Explaining Medical Sales — Part III
Author Byline: the medical sales recruiter
There are several things to think about when you are considering job opportunities in medical sales, whether you’re moving into it or moving around in it. In the first part of this series (Explaining Medical Sales - Part I) we talked about what’s involved in capital sales, and in the second part (Explaining Medical Sales - Part II) we covered consumable and service sales and what kinds of personalities best fit different sales jobs. In today’s video, I discuss specific aspects of sales jobs like:
How high do you want to call up in the organization? A large capital sale, for instance, will require you call on people high in the organization, such as the CEO or top administrator. If you’re not comfortable with that, you definitely need to stick with consumable sales or service sales.

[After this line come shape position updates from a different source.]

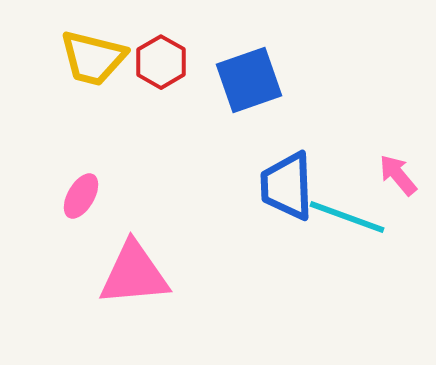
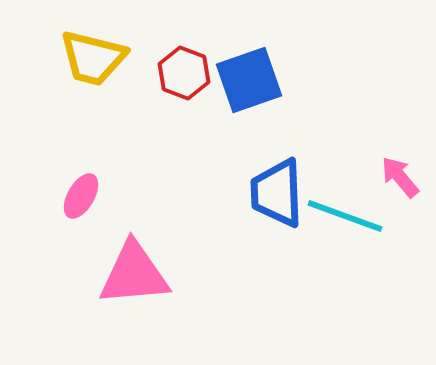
red hexagon: moved 23 px right, 11 px down; rotated 9 degrees counterclockwise
pink arrow: moved 2 px right, 2 px down
blue trapezoid: moved 10 px left, 7 px down
cyan line: moved 2 px left, 1 px up
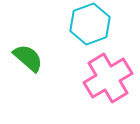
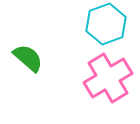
cyan hexagon: moved 16 px right
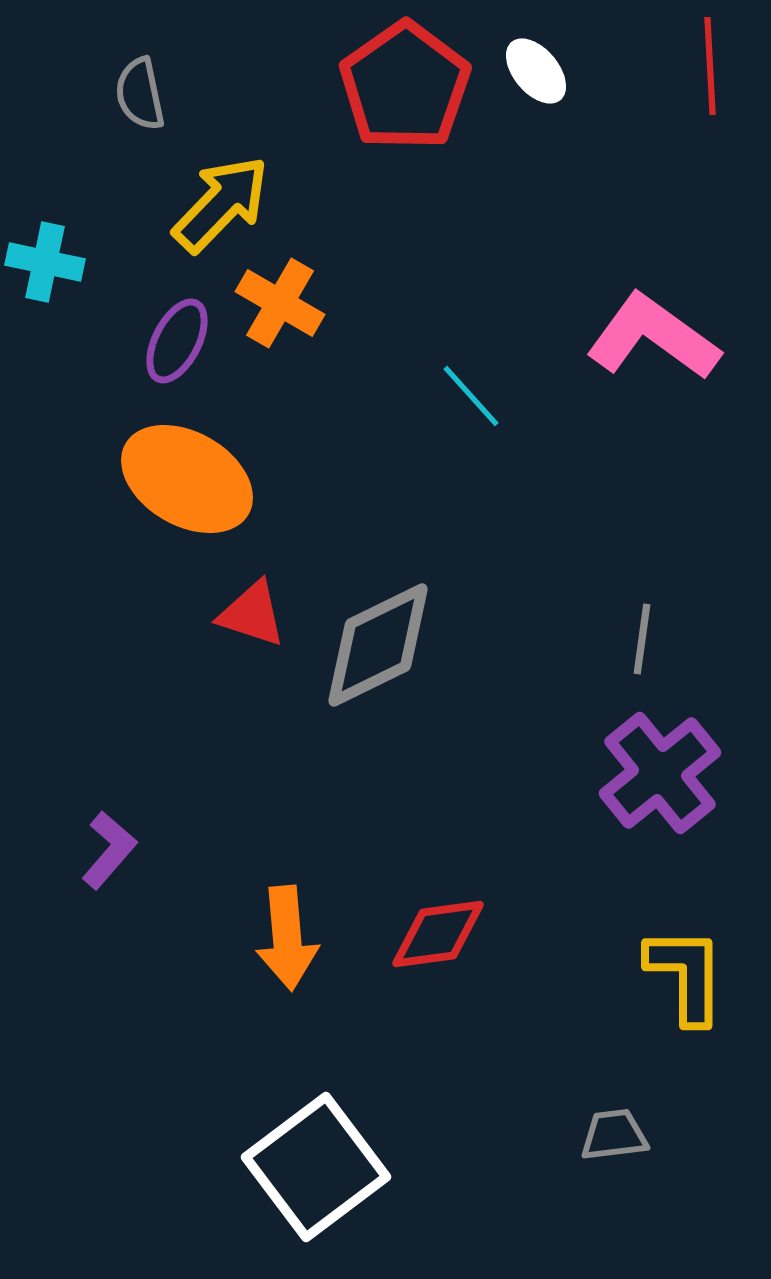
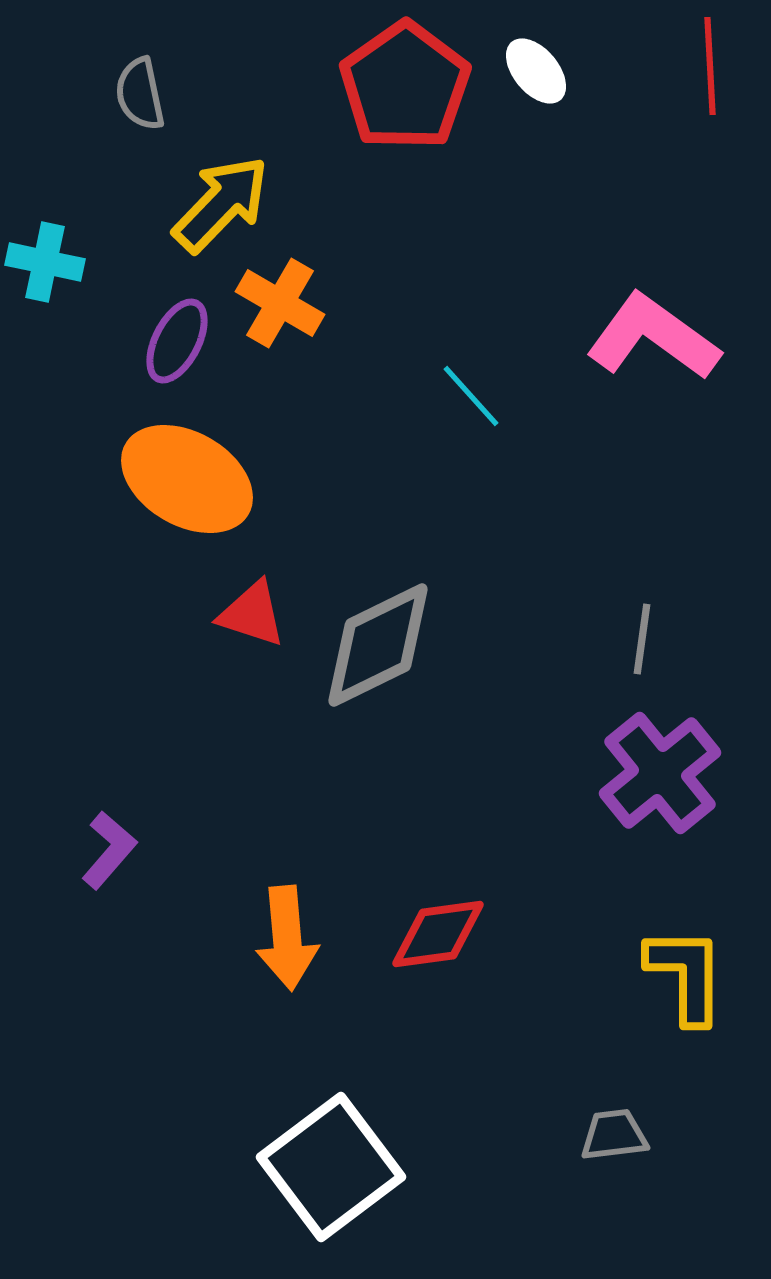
white square: moved 15 px right
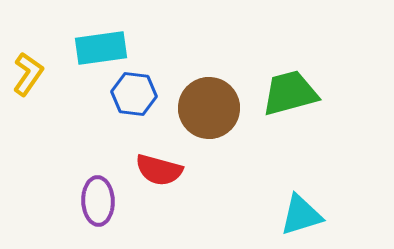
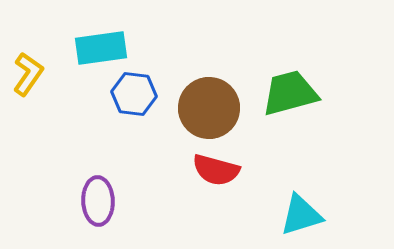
red semicircle: moved 57 px right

How often do you need to close? If you need to close sales frequently to feel successful, then you don’t want a high-dollar close (like those typically involved in capital sales). You also don’t want a high-dollar close if you don’t want a lot of travel. Less travel, on the other hand, gives you more customers within a smaller area, but also gives you smaller closes (typically consumable sales or service sales).
Process–do you enjoy simple or complicated?
Potential employer - how do they manage their sales force? Do you mind being micromanaged through a very structured system? Or, can you handle great independence? You need to fit the organization you work for to your personality type.
Do you want to be the key person in the sale and handle it all on your own? Or, do you want to be able to bring in a team with several specialists to assist your sale? One thing about pharmaceutical sales: it’s very different from all other areas of medical sales (laboratory sales, clinical diagnostics sales, medical supplies sales, medical equipment sales, surgical supplies sales, imaging sales, biotechnology sales, cellular/molecular products sales, medical device sales, hospital equipment sales, imaging sales, etc.). Pharmaceutical sales reps can’t ask for the business, or close the deal. They can increase their numbers, and there are some great salespeople involved in pharmaceutical sales. But for them to move over into one of these other areas, they might as well be starting over. It’s not to say they won’t be successful…I’m just saying it’s different.
What do you think about these areas? Can you see what kinds of personality traits might best fit? What’s been your experience with different types of sales jobs?